SPA,Share Sale and Purchase Agreement is an agreement for the sale and purchase of a stated number of shares at an agreed price, the shareholder selling their shares is the seller and the party buying the shares is the buyer.
SPA's are, at the majority, a readily over the counter product with some average tweaks, M&A lawyers are very good in this, while at countries' levels, major changes or clauses needed to be captured to safeguard your investments.
Welcome to our by-weekly newsletter coming to you from Cairo Egypt.
SPA eventually has to reflect all the findings for all the Due Diligence (DD) exercises performed in a legal language, the "Marked SPA" would be circulated, normally, in the middle of the DD exercises, so both parties would have enough time to review, DD findings would be factored as the deal goes.
SPA, among others, include the Reps. & Warranties captions which are very crucial to preserve both parties' rights.
SPA, include as well, "Completion Statements", "ESCROW Mechanism" and "Price Adjustments".
"Well, well those are common knowledge, what are those items specific to Egypt?"
Due to the spreading nature of the "Double Booking" practice in Egypt, always include the "Disclosure letter" in the annex to the SPA, compelling the seller to disclose all liabilities, at his best estimate, that the target might be subject to.
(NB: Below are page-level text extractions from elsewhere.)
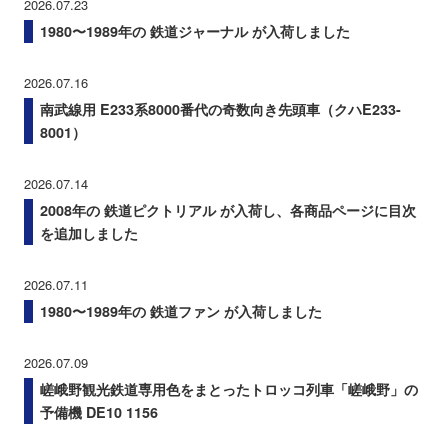
2026.07.23
1980〜1989年の 鉄道ジャーナル が入荷しました
2026.07.16
南武線用 E233系8000番代の奇数向き先頭車（クハE233-
8001）
2026.07.14
2008年の 鉄道ピクトリアル が入荷し、各商品ページに目次
を追加しました
2026.07.11
1980〜1989年の 鉄道ファン が入荷しました
2026.07.09
嵯峨野観光鉄道専用色をまとったトロッコ列車「嵯峨野」の
予備機 DE10 1156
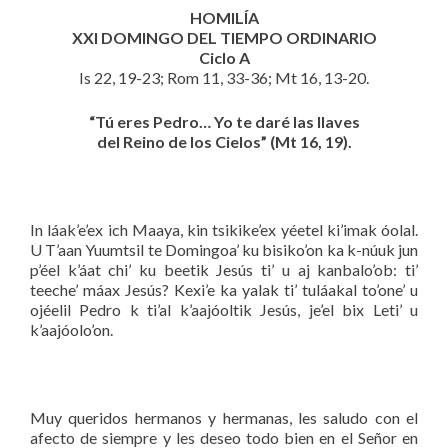
HOMILÍA
XXI DOMINGO DEL TIEMPO ORDINARIO
Ciclo A
Is 22, 19-23; Rom 11, 33-36; Mt 16, 13-20.
“Tú eres Pedro… Yo te daré las llaves
del Reino de los Cielos” (Mt 16, 19).
In láak’e’ex ich Maaya, kin tsikike’ex yéetel ki’imak óolal.
U T’aan Yuumtsil te Domingoa’ ku bisiko’on ka k-núuk jun
p’éel k’áat chi’ ku beetik Jesús ti’ u aj kanbalo’ob: ti’
teeche’ máax Jesús? Kexi’e ka yalak ti’ tuláakal to’one’ u
ojéelil Pedro k ti’al k’aajóoltik Jesús, je’el bix Leti’ u
k’aajóolo’on.
Muy queridos hermanos y hermanas, les saludo con el
afecto de siempre y les deseo todo bien en el Señor en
Those disclosures should be linked to the Reps. and Warranties to save the buyer incase something tangible are not disclosed.
Special restructuring efforts are very crucial before acquisition, where, the ownership for the shares and the major assets are most probably in the name of the individual owners. Tax effect might be triggered from this transfer of ownership.
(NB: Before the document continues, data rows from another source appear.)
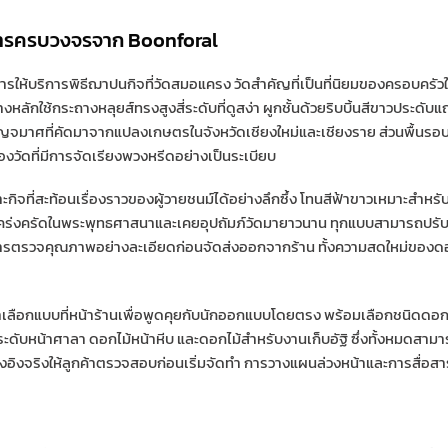
การครบวงจรจาก Boonforal
การให้บริการพิธีฌาปนกิจที่วัดสมอแครง วัดสำคัญที่เป็นที่นิยมของครอบ
กใช้กระถางหลุยส์ทรงสูงสี่ระดับที่ดูสง่า ผูกชั้นด้วยริบบิ้นสีขาวประดับ
ญจมาศที่คัดมาจากแปลงเกษตรในจังหวัดเชียงใหม่และเชียงราย ส่วนพื้นรอบ
งวัดที่มีการจัดเรียงพวงหรีดอย่างเป็นระเบียบ
่สะท้อนเรื่องราวของผู้วายชนม์ได้อย่างลึกซึ้ง โทนสีฟ้าขาวเหมาะสำหรั
ที่เคร่งครัดในพระพุทธศาสนาและเคยอุปถัมภ์วัดมายาวนาน ทุกแบบสามารถปรั
การตรวจคุณภาพอย่างละเอียดก่อนจัดส่งออกจากร้าน ทั้งความสดใหม่ของ
เลือกแบบที่หน้าร้านเพื่อพูดคุยกับนักออกแบบโดยตรง พร้อมเลือกชนิดดอกไม
ระดับหน้าศาลา ดอกไม้หน้าหีบ และดอกไม้สำหรับงานเก็บอัฐิ ซึ่งทั้งหมดสาม
งจริงให้ลูกค้าตรวจสอบก่อนเริ่มจัดทำ การวางแผนล่วงหน้าและการสื่อสาร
"Licenses and permits" are in what name or ownership, individual owners or the target, adding to this many assets have no permits due to the fact that, there would be lots of fines on those assets due to incompliance of those assets.
Its always protective to the buyer to avoid "Lock Box" Transaction, usually add Completion Accounts to the deal, in addition to "Leakage Mechanism" as well. Leakage mechanism limit the ability for the former management to act adversely in the transition phase.
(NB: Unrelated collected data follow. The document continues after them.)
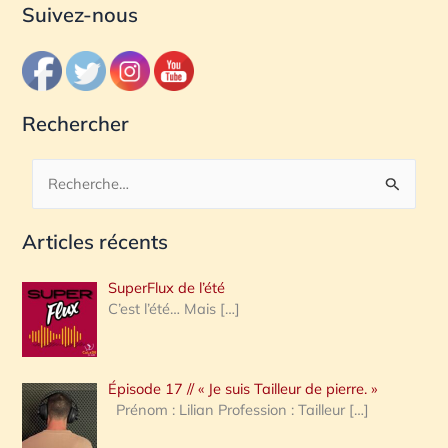
Suivez-nous
Rechercher
R
e
Articles récents
c
h
SuperFlux de l’été
e
C’est l’été… Mais
[…]
r
c
Épisode 17 // « Je suis Tailleur de pierre. »
h
Prénom : Lilian Profession : Tailleur
[…]
e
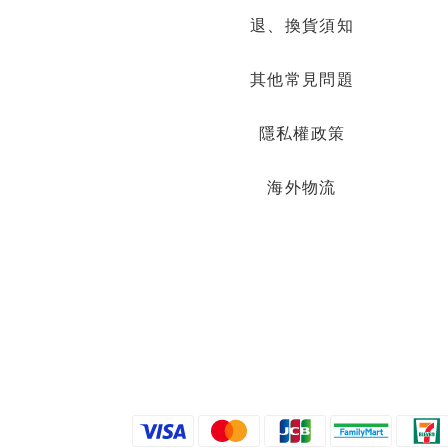
退、換貨須知
其他常見問題
隱私權政策
海外物流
"FDD" exercise should be presenting the Working Capital levels and adjustments in addition to the net debt statement, (i.e. debt net of cash at transaction date), both should be included in the annexes to the SPA, as they are major adjustment to the "Enterprise Value".
"TDD" would present the tax exposure for about 5-6 different kind of taxes, if the consideration is adequate enough to absorb the tax ESCROW retention, if not, otherwise Reps. and Warranties would be the practical solution.
"Related parties", are very common practice here in Egypt, its a tomb of unsettled and cumulative accounts, its recommended to have a pre-completion confirmations and settlements of those accounts pre-completion.
"Non-to-compete" clauses, are very crucial, especially, when the major shareholder is influential party in the profession, or market place and is capable to raise/acquire another fresh business and compete with the business under acquisition within the investment holding period.
Seller warrants to the Purchaser that each of the Seller's Warranties:
is true, accurate and not misleading as at the date of this Agreement; and
will be true, accurate and not misleading as at the completion date.
Wow, hold on Mr. SPA, its too much to digest, any list to consider all of this?
The answer is "Yes", use a very considerable "CP List" CP is the Condition Precedent list, which include all conditions that needed to be met or fulfilled before transfer of shares.